With the Xbox Series X and PS5 fast approaching, the weak launch-title lineup is disappointing. Promising first-day games, such as Halo Infinite, have been pushed into 2021 and more delays may come before the holidays arrive. Some third-party games, such as AC: Valhalla, are welcome additions to the lineup, though, it’s a shame to see how many first-party IP’s won’t be wrapped under Christmas trees this year.
Delays for Days
Despite what’s occurred in 2020, the gaming industry managed to generate hype during the year’s first half. Setback after setback, however, served to knock the wind out of many hopeful fans’ sails. One of the biggest delays, and least surprising, was that of Microsoft’s blockbuster title—Halo Infinite. The game’s demo debuted during Microsoft’s First Look event, garnering harsh criticism for its outdated and unimpressive graphics. Microsoft’s flagship console-seller was then delayed into 2021 for added polish. Odd, for a game in production long before COVID struck.
It doesn’t stop with the Master Chief either. Titles such as Vampire the Masquerade: Bloodlines 2 and Gods and Monsters have also been delayed for further improvement. Deathloop, a unique new IP, was set to be a PS5 timed exclusive before being pushed back into 2021 as well, meaning an even longer than anticipated wait for non-PS5 console owners. Overall, a large segment of projects hyped up for 2020 won’t be in the public’s hands until next year.
Even Cyberpunk 2077, one of 2020’s most anticipated games, won’t be ready for Series X or PS5 until next year. These holidays, fans will only be able to purchase its Xbox One and PS4 variants. Xbox Series X and PS5 owners will either have to wait until 2021, or cave-in and buy the PS4 version while waiting. It’s doubtful CD Projekt Red intended this. The current-gen version has been delayed multiple times already, and it’s sure to have affected the updated version’s development.

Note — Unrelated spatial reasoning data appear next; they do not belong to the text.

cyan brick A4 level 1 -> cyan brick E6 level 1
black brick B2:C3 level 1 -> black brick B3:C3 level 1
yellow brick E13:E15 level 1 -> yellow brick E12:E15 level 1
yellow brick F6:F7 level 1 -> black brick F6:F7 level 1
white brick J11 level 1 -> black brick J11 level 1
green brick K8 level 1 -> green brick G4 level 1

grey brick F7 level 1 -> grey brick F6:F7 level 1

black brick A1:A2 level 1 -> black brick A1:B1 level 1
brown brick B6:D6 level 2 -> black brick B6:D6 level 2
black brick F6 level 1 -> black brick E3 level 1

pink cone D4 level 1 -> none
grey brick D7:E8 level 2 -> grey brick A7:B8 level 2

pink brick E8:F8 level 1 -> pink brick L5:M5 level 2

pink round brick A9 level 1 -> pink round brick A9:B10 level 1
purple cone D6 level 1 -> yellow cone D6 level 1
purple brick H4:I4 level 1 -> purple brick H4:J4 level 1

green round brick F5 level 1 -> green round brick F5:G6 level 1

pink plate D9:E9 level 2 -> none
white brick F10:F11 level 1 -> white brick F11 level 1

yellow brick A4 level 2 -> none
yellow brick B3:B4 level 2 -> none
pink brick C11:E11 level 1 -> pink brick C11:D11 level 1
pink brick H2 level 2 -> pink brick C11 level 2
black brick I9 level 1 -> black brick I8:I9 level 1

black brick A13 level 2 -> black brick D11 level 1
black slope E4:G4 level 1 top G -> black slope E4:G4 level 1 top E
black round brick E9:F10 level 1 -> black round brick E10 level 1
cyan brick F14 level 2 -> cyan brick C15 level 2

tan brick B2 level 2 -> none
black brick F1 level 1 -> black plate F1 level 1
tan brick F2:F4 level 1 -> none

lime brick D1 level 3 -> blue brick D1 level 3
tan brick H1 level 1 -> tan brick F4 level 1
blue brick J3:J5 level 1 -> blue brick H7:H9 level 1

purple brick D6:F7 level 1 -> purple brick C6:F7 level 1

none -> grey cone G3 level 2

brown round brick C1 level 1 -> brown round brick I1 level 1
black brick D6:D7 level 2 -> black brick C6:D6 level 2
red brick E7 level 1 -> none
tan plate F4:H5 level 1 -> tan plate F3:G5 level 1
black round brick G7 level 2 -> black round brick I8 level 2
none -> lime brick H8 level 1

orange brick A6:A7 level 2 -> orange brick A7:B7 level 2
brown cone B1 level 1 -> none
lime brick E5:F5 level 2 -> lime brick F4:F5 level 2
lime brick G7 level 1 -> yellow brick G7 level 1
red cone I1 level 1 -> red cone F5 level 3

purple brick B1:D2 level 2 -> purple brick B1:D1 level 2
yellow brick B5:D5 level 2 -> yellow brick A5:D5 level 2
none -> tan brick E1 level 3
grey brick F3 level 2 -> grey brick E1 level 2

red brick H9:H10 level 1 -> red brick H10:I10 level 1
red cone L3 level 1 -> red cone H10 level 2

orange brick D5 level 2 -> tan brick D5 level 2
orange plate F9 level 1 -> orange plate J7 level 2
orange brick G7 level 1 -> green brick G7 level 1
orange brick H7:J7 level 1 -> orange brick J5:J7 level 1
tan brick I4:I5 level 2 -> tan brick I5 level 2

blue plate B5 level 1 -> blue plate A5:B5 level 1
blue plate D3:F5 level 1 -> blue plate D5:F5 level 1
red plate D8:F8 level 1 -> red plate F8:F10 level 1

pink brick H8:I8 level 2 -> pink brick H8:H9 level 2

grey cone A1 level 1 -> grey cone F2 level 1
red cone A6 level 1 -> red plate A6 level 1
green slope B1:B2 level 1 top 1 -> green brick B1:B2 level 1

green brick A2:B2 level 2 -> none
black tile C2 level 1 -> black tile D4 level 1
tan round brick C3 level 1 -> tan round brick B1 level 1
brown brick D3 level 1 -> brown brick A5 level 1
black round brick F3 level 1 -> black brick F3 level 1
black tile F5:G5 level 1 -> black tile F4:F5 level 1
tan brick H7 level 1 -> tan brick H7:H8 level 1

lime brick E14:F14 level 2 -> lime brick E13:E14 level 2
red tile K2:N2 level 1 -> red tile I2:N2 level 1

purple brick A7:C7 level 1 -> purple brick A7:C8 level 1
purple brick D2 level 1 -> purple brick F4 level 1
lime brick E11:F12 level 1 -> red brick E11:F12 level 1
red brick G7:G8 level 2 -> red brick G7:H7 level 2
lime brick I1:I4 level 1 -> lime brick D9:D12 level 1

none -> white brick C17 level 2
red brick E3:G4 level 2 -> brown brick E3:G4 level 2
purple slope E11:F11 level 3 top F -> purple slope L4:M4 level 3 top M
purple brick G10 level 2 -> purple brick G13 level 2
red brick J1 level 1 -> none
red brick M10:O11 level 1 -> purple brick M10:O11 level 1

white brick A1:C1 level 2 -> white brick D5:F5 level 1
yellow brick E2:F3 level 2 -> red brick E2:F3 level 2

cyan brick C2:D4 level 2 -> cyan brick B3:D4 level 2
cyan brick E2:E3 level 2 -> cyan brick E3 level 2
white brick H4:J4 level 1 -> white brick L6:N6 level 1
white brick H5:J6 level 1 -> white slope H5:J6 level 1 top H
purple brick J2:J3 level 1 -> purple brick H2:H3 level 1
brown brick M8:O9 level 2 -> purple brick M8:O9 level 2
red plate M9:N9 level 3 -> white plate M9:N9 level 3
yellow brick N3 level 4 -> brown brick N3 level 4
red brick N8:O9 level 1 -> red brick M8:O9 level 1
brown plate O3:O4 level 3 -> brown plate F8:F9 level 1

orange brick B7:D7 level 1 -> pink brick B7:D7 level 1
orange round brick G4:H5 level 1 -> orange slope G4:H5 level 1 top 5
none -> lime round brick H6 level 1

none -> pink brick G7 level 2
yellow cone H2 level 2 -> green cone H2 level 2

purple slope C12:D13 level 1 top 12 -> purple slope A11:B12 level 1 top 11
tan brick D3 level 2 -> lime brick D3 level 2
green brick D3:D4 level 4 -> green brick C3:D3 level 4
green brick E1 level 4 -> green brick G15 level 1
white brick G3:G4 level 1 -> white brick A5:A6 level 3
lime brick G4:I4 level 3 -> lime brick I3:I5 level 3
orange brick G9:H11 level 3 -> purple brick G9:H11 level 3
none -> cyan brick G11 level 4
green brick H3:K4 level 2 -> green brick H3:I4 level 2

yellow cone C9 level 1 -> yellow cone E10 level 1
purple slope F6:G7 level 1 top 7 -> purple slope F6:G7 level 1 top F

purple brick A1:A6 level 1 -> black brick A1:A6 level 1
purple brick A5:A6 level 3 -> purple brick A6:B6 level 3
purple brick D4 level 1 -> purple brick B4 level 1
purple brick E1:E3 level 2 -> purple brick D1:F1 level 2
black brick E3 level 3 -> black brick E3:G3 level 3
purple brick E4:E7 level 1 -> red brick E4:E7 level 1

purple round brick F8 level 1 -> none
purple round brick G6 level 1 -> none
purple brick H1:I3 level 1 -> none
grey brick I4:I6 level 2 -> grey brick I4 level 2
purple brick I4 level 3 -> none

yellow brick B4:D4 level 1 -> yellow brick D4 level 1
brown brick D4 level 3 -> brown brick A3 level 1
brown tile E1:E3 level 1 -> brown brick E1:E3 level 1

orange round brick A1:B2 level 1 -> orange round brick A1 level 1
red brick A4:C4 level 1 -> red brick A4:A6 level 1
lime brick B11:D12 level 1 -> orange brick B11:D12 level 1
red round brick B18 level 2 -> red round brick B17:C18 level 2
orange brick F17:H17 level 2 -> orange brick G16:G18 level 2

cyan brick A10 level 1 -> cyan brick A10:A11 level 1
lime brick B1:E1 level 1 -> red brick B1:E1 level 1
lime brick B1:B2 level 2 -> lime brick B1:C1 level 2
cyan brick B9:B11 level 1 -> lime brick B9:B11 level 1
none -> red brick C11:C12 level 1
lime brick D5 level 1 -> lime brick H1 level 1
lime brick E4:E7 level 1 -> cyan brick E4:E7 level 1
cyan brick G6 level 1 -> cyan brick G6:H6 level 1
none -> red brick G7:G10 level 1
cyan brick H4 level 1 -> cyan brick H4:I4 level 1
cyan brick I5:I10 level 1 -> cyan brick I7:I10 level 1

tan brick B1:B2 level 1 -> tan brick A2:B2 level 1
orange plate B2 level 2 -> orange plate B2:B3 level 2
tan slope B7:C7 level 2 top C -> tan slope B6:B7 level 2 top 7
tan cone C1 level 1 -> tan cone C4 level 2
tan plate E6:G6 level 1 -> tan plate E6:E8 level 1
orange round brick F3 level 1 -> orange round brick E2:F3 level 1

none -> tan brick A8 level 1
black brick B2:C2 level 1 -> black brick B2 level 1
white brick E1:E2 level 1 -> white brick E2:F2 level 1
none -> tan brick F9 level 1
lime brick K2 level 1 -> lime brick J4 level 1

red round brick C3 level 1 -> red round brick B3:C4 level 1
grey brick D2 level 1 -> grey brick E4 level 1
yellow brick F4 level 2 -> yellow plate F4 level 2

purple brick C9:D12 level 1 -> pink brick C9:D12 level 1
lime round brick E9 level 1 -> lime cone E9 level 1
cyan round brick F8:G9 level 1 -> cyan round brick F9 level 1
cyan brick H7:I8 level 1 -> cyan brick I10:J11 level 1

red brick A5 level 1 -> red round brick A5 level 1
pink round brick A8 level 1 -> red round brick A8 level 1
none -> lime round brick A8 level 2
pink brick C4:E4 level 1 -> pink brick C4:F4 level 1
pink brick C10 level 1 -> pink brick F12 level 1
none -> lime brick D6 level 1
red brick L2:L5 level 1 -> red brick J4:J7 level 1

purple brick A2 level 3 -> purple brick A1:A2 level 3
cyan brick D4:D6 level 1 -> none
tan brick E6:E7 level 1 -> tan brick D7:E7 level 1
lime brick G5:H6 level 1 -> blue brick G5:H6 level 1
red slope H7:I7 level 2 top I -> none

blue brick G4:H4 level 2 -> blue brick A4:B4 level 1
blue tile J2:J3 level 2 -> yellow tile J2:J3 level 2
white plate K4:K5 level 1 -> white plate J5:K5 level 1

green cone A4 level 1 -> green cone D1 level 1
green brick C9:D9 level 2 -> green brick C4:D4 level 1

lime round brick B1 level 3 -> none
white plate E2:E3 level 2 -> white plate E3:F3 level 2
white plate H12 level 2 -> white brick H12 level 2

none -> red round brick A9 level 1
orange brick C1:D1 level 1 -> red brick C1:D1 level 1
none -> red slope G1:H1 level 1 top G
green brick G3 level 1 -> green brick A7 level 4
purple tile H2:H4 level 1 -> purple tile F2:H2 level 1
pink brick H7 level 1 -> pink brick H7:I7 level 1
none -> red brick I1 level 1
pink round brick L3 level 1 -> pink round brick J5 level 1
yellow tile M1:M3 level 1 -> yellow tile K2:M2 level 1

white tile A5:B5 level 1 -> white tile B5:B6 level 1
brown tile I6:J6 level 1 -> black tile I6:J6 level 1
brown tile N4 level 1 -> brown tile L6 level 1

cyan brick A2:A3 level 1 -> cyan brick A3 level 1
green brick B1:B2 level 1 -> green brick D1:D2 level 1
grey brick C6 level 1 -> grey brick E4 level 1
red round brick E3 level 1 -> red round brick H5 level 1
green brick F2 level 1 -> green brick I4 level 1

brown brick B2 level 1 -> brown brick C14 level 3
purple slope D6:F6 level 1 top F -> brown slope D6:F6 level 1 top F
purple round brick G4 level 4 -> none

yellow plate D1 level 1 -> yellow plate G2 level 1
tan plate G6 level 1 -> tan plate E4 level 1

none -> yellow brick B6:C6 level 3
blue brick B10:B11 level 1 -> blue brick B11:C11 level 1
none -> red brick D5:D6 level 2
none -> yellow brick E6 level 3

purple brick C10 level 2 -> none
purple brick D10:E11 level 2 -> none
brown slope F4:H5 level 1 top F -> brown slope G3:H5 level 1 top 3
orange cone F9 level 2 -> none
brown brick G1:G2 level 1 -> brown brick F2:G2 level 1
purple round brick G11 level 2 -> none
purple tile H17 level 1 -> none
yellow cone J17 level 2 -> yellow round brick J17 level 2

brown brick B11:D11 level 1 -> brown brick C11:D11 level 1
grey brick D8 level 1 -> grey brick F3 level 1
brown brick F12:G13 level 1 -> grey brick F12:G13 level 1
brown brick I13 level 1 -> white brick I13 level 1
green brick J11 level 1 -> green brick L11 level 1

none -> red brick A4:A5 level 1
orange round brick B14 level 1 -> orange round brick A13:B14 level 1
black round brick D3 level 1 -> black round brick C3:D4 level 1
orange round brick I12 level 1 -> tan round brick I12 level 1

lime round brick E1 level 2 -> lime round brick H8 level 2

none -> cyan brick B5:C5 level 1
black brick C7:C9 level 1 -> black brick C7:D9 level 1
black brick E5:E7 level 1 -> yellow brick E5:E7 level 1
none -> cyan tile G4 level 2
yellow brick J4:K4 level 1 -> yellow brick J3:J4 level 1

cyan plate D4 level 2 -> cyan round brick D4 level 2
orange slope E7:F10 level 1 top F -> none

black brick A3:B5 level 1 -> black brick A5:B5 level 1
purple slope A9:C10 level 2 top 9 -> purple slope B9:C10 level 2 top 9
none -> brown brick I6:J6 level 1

Many would argue delays serve to provide users with a better overall experience, and they would be correct. However, despite the rationale behind it, fans around the world buying new consoles this year will feel the sting of a lackluster library. Sure, this time next year, after all the great games originally meant for 2020 have been released, people may look back with forgiving eyes. That doesn’t negate this pitiful lineup.
Party Over Here
Another concerning issue is the absence of first-party IP’s. Assassin’s Creed, Watch Dogs, Outriders, and sport titles such as Madden and NBA 2K will all be on shelves alongside the new consoles, but they’re third-party games. Exclusives are what drive console sales, and it looks like there isn’t much of a fight between the two console giants this year. They’re both coming up short on content. At least gamers can play Destiny 2 on their new cutting-edge hardware.
The PS5 has Miles Morales, which will be great, but a PS4 game’s expansion is hardly a console seller. Godfall looks promising, however, it doesn’t bear the same weight a game such as Ratchet and Clank would. In fact, Ratchet and Clank would be an iconic PlayStation launch title. Coincidentally, developer Insomniac Games just confirmed during the recent Gamescon event that it’ll be coming out in time for the PS5 launch window.
After losing the Master Chief’s 2020 appearance, Microsoft’s roster is looking weak. Call of the Sea has an attractive artstyle and design, but not enough reach to sell units. If only Fable or Hellblade 2 were confirmed for holiday 2020, both games would have made decent launch titles. As it stands, the Xbox Series X lineup is passable at best, and sorely lacking at worst.
Setting a release date is similar to casting a fishing net into a body of water. The fish may or may not be immediately visible, but the net is cast regardless, according to the best guess of the experienced caster. Many of these “launch titles” were given similar treatment, as developers provided estimates and publishers pushed for nets to be thrown. This year’s most popular netting was “Holiday 2020” and “Console Launch”, and many companies have come up short.
It’s understandable for developers not to give out specific dates, as those can quickly turn into false promises. However, it’s almost September and over half the games making up the alleged next-gen lineup have yet to announce a firm release date other than holiday 2020. The COVID-19 pandemic has a definite role to play in all this, and yet, these games have all been in development for years.
It’s almost quarter four now, and usually a new generation of consoles would have definitive release dates in place, as well as day-one games confirmed. Instead, there’s still no specific launch date for the Xbox Series X or PS5 other than, again, holiday 2020. Anyone planning to buy a console, and researching which games will be available, will also be treated to multiple holiday 2020 “guesstimate” release dates. At least gamers can pass the time playing backwards compatible games during “Holiday 2020.”